* WORK INSTRUCTION *
Repeat, exactly and in full, the lines of the listing below, but without any pictures.

---------- STUDY MATERIAL ----------

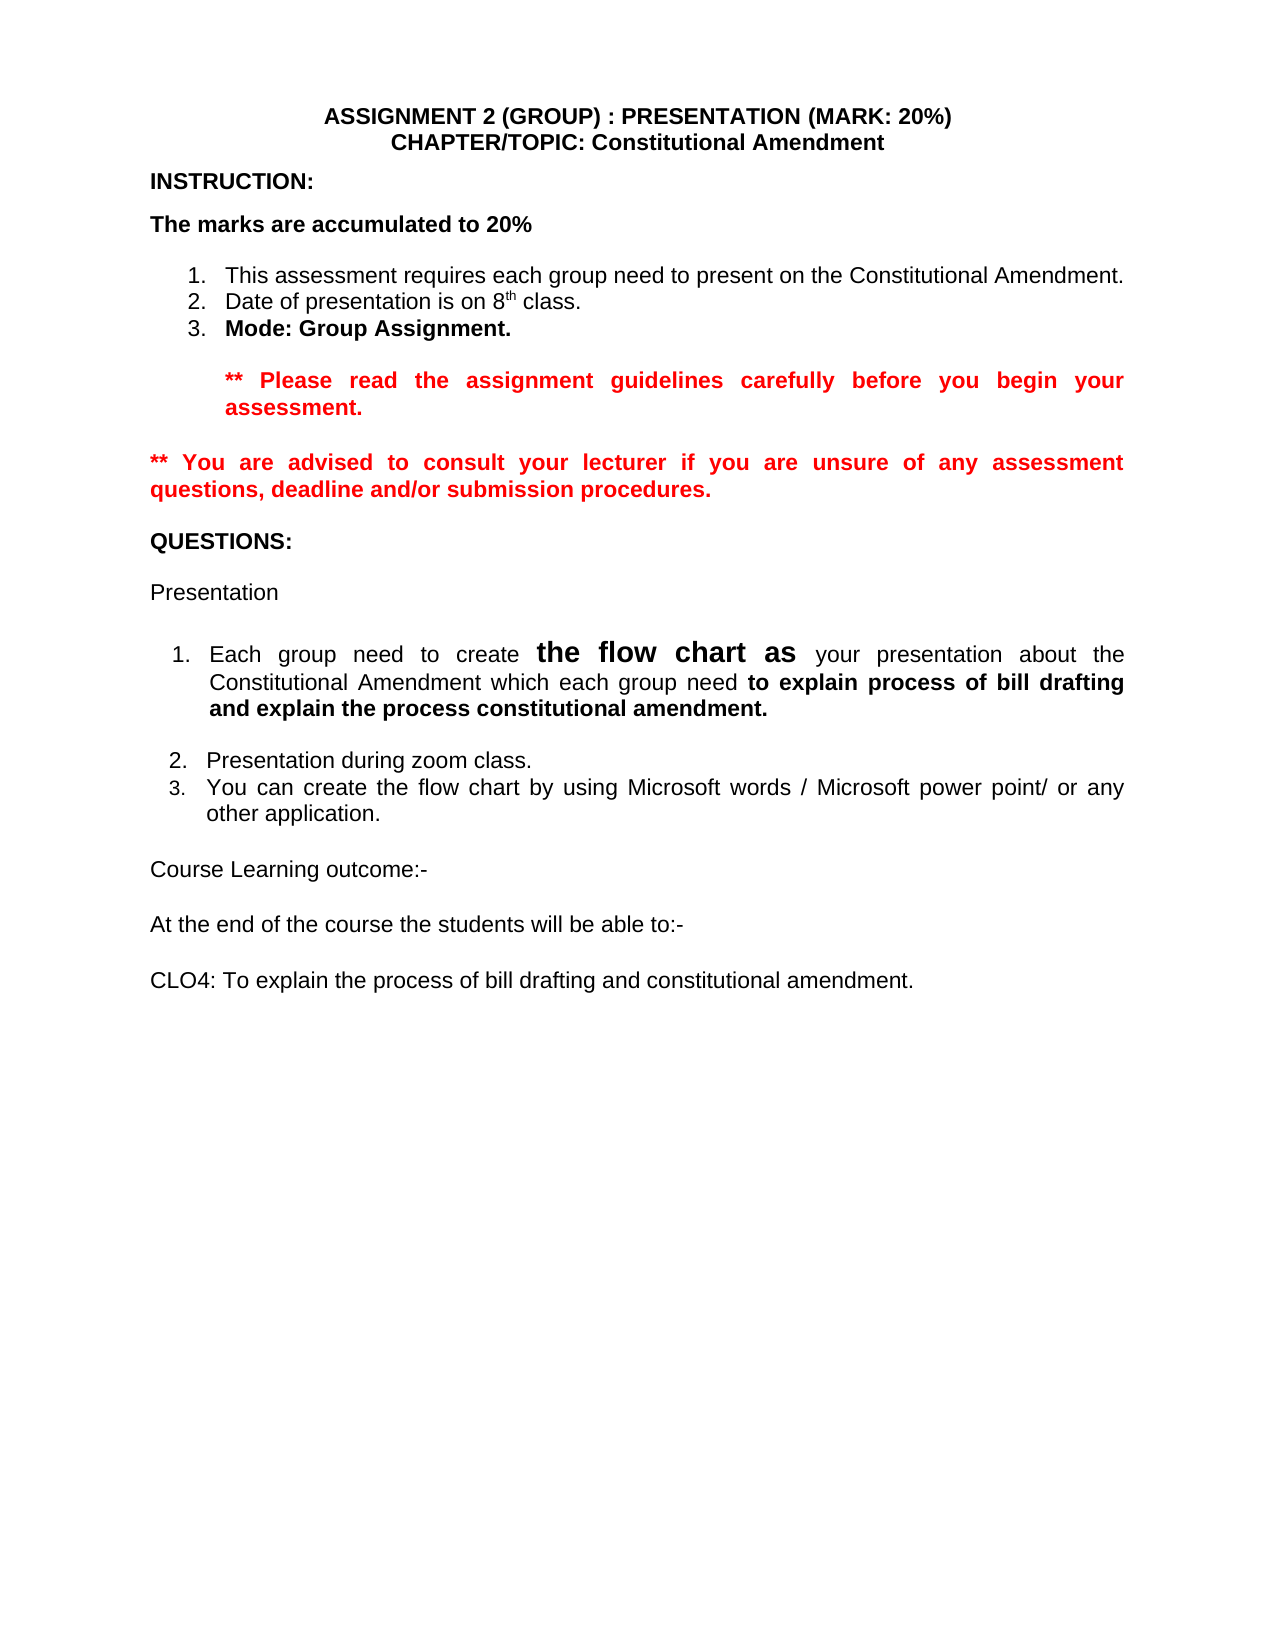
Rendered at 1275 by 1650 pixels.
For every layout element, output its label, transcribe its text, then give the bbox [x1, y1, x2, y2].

text CHAPTER/TOPIC: Constitutional Amendment [150, 129, 1125, 156]
text Presentation [150, 579, 1125, 606]
list Mode: Group Assignment. [187, 315, 1125, 341]
list You can create the flow chart by using Microsoft words / Microsoft power point/ or any other application. [169, 774, 1125, 827]
text INSTRUCTION: [150, 168, 1125, 194]
list This assessment requires each group need to present on the Constitutional Amendment. [187, 262, 1125, 288]
text ASSIGNMENT 2 (GROUP) : PRESENTATION (MARK: 20%) [150, 103, 1125, 129]
text Course Learning outcome:- [150, 856, 1125, 882]
list Presentation during zoom class. [169, 747, 1125, 774]
text At the end of the course the students will be able to:- [150, 911, 1125, 938]
list ** Please read the assignment guidelines carefully before you begin your assessment. [225, 367, 1125, 420]
list Date of presentation is on 8th class. [187, 288, 1125, 315]
list Each group need to create the flow chart as your presentation about the Constitutional Amendment which each group need to explain process of bill drafting and explain the process constitutional amendment. [172, 635, 1125, 721]
text QUESTIONS: [150, 528, 1125, 555]
text The marks are accumulated to 20% [150, 211, 1125, 237]
text ** You are advised to consult your lecturer if you are unsure of any assessment questions, deadline and/or submission procedures. [150, 449, 1125, 502]
text CLO4: To explain the process of bill drafting and constitutional amendment. [150, 967, 1125, 993]
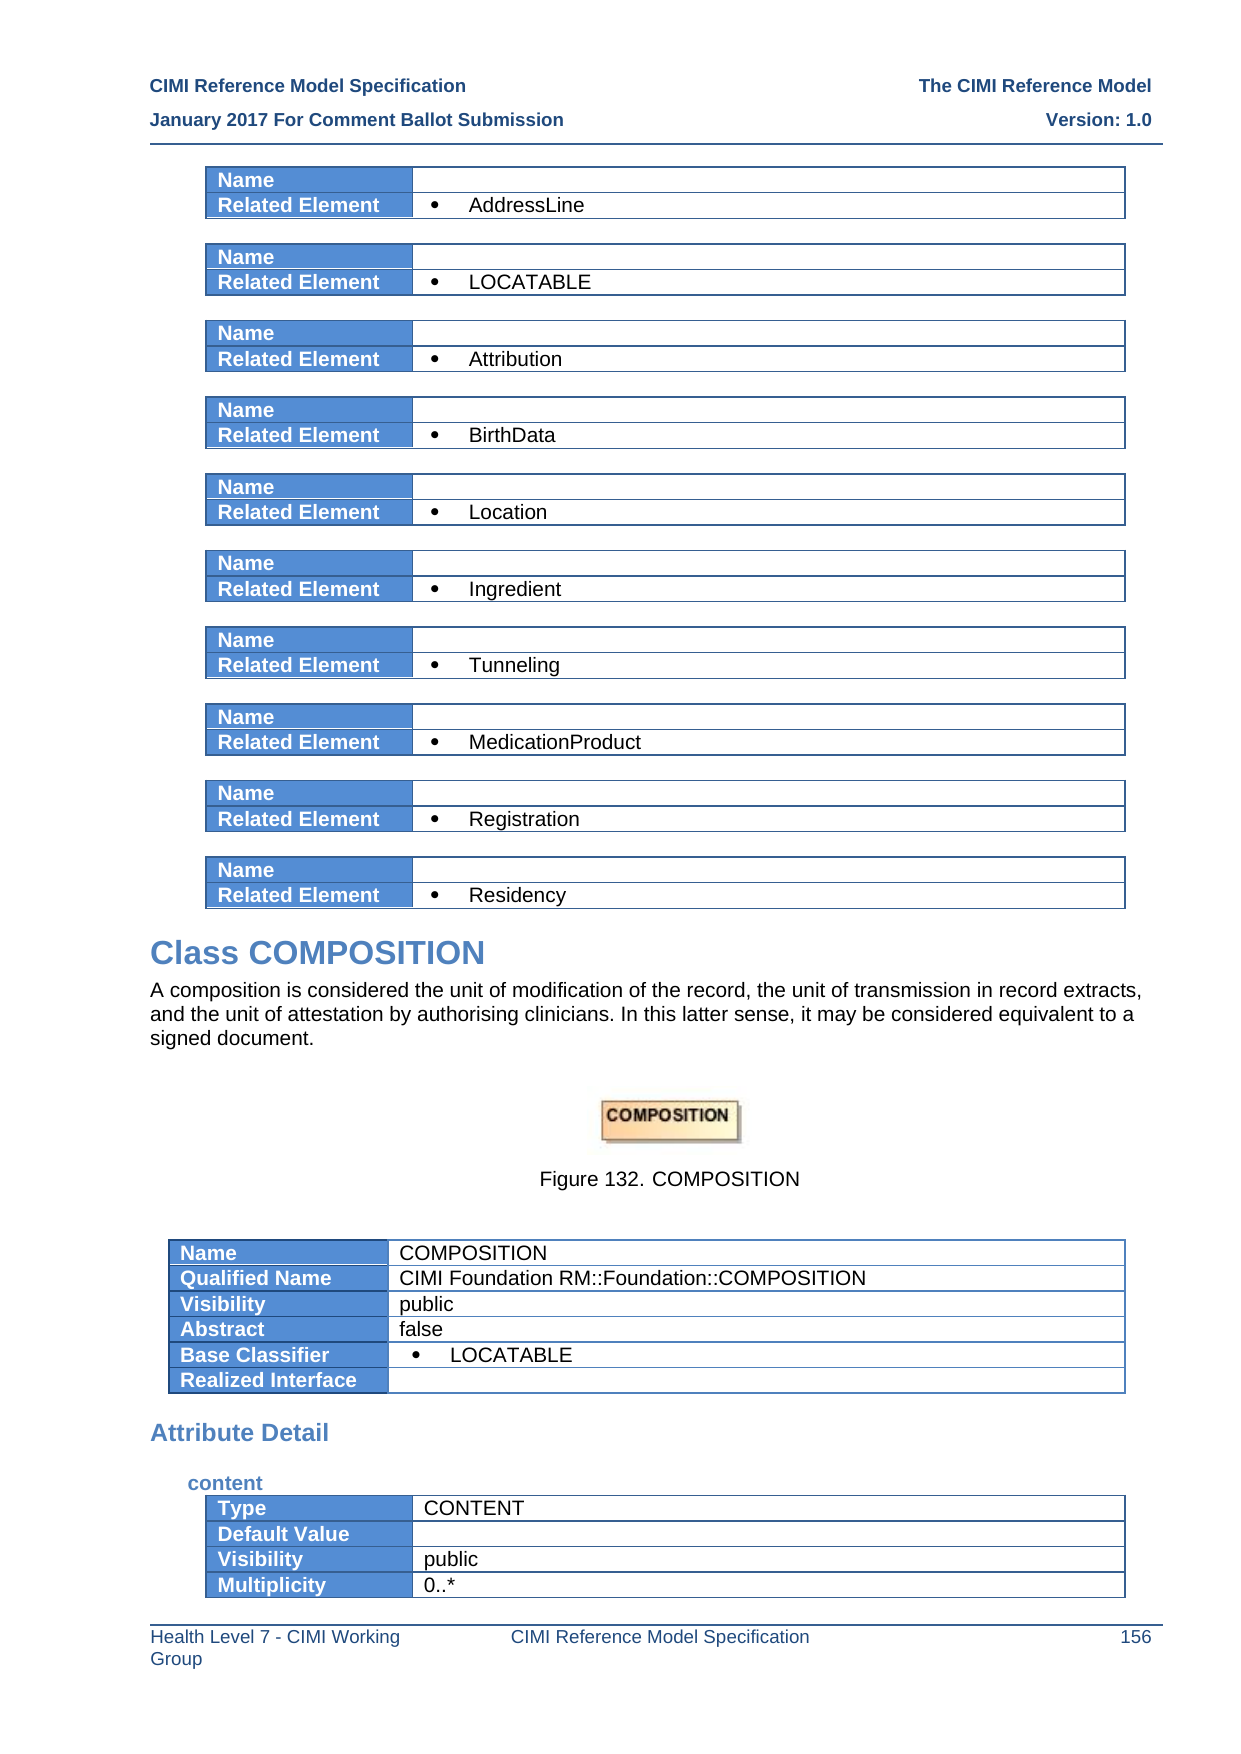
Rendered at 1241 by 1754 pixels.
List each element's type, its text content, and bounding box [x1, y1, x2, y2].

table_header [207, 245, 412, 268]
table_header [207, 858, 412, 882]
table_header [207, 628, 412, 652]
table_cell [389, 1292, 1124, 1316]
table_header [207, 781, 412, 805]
text COMPOSITION [187, 1167, 1152, 1191]
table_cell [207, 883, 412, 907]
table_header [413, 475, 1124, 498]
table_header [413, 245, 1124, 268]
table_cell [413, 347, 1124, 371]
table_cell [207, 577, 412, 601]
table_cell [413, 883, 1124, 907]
subtitle content [150, 1471, 1152, 1494]
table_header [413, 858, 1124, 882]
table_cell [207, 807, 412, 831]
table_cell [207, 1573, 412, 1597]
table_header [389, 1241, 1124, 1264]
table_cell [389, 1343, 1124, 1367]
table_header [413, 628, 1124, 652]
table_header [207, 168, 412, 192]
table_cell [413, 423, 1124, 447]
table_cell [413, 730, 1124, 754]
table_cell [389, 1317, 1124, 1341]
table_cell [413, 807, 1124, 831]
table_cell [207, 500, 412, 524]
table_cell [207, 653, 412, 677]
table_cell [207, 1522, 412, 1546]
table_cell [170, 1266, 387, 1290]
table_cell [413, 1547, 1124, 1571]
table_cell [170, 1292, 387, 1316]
subtitle Attribute Detail [150, 1418, 1152, 1447]
picture [586, 1086, 753, 1155]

----------

* SOLUTION *
Rendered at 1275 by 1650 pixels.
For every layout element, output its label, transcribe its text, then give the bbox [x1, y1, x2, y2].

text CHAPTER/TOPIC: Constitutional Amendment [150, 129, 1125, 156]
text Presentation [150, 579, 1125, 606]
list Mode: Group Assignment. [187, 315, 1125, 341]
list You can create the flow chart by using Microsoft words / Microsoft power point/ or any other application. [169, 774, 1125, 827]
text INSTRUCTION: [150, 168, 1125, 194]
list This assessment requires each group need to present on the Constitutional Amendment. [187, 262, 1125, 288]
text ASSIGNMENT 2 (GROUP) : PRESENTATION (MARK: 20%) [150, 103, 1125, 129]
text Course Learning outcome:- [150, 856, 1125, 882]
list Presentation during zoom class. [169, 747, 1125, 774]
text At the end of the course the students will be able to:- [150, 911, 1125, 938]
list ** Please read the assignment guidelines carefully before you begin your assessment. [225, 367, 1125, 420]
list Date of presentation is on 8th class. [187, 288, 1125, 315]
list Each group need to create the flow chart as your presentation about the Constitutional Amendment which each group need to explain process of bill drafting and explain the process constitutional amendment. [172, 635, 1125, 721]
text QUESTIONS: [150, 528, 1125, 555]
text The marks are accumulated to 20% [150, 211, 1125, 237]
text ** You are advised to consult your lecturer if you are unsure of any assessment questions, deadline and/or submission procedures. [150, 449, 1125, 502]
text CLO4: To explain the process of bill drafting and constitutional amendment. [150, 967, 1125, 993]
Rendered at 1241 by 1754 pixels.
List each element's type, its text content, and bounding box [x1, y1, x2, y2].

table_header [207, 245, 412, 268]
table_header [207, 858, 412, 882]
table_header [207, 628, 412, 652]
table_cell [389, 1292, 1124, 1316]
table_header [207, 781, 412, 805]
text COMPOSITION [187, 1167, 1152, 1191]
table_cell [207, 883, 412, 907]
table_header [413, 475, 1124, 498]
table_header [413, 245, 1124, 268]
table_cell [413, 347, 1124, 371]
table_cell [207, 577, 412, 601]
table_cell [413, 883, 1124, 907]
subtitle content [150, 1471, 1152, 1494]
table_header [413, 858, 1124, 882]
table_cell [207, 807, 412, 831]
table_cell [207, 1573, 412, 1597]
table_header [389, 1241, 1124, 1264]
table_cell [389, 1343, 1124, 1367]
table_header [413, 628, 1124, 652]
table_header [207, 168, 412, 192]
table_cell [413, 423, 1124, 447]
table_cell [413, 730, 1124, 754]
table_cell [389, 1317, 1124, 1341]
table_cell [413, 807, 1124, 831]
table_cell [207, 500, 412, 524]
table_cell [207, 653, 412, 677]
table_cell [207, 1522, 412, 1546]
table_cell [170, 1266, 387, 1290]
table_cell [413, 1547, 1124, 1571]
table_cell [170, 1292, 387, 1316]
subtitle Attribute Detail [150, 1418, 1152, 1447]
picture [586, 1086, 753, 1155]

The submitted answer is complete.